From my first job as a busgirl at a local steakhouse, to my many retail jobs, to sales and management roles, treating customers with genuine kindness had come naturally to me. Hospitality pros have keen awareness from the customers points of view, and they can’t help but notice standards of hospitality wherever they go – noting tone of voice, eye contact, and gestures of baristas, clerks, waiters, and bank tellers.  They are aware of how they are made to feel, because Hospitality is the business of feelings.

True hospitality comes from a pure heart, and it is non-discriminating. I was recently working with a client that employs a superstar salesperson. He cares for his guests, offering them his knowledge, passion, and warmth. Yet, with his coworkers, he can be gruff and dismissive. The cost of his sales success is the diminished productivity of his coworkers.

Service industries seek professionals to represent their brands in a positive manner. Having a staff that genuinely cares about their customers is a necessity for a sustainable business. No matter what the industry, all organizations are in the business of hospitality. Accountants have clients, chefs have vendors, and artists have suppliers. Success in businesses happen through successful relationships. And relationships within the company are even more important that customer relationships.

Creating a culture of internal hospitality, where employees treat one another with the same consideration they treat their customers, can be powerful.

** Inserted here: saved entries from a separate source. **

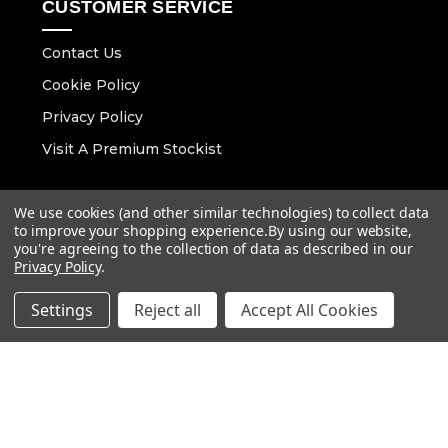
CUSTOMER SERVICE
Contact Us
Cookie Policy
Privacy Policy
Visit A Premium Stockist
CONTACT DETAILS
We use cookies (and other similar technologies) to collect data
to improve your shopping experience.
By using our website,
Email :
you're agreeing to the collection of data as described in our
info@vaunt.co.uk
Privacy Policy
.
Settings
Reject all
Accept All Cookies
Follow Us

In 2013, scientists gathered at Stanford University at a “Kindness and Compassion” conference, sponsored by the Center for Compassion and Altruism Research and Education. Olivia O’Neill, who studied the effects of companionate love in the workplace, facilitated a panel of psychologists and organizational scholars. They shared that when employees get burned out, they’re not capable of feeling caring or compassionate. And if leaders feel stressed, it is a contagion to their staff. A culture of kindness can make a significant difference to the company. Skewing to the compassionate reduces turnover, absenteeism, and makes recruiting easier. Happier employees make for happier customers.

A culture of internal hospitality is created with intention, and occurs in the small moments. Leaders set the tone for the culture, and making a shift to internal hospitality can be simple.  The Ritz Carlton has gratitude cards that staff give to one another, and are presented at daily line ups. As a leader, there are many things you can do to shift your culture to a climate of hospitality:

        Say thank you. Praise the specifics.

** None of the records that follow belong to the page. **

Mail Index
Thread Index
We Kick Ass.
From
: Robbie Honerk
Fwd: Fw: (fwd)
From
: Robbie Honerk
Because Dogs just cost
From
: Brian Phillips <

        Write an email with only one message:  to congratulate and show appreciation.

        Refrain from negative talk.

        Give the benefit of the doubt for shortfalls and offer support.

        Publicly acknowledge acts of kindness at employee gatherings.

        Extend your hospitality beyond your people to other departments.

According to a Glassdoor study in 2016,  the primary reason people stay in their jobs is workplace culture. Nurture a culture of care, and you will lower turnover and increase productivity.  When you create a culture where your employee care for each other, it will organically extend to your customers.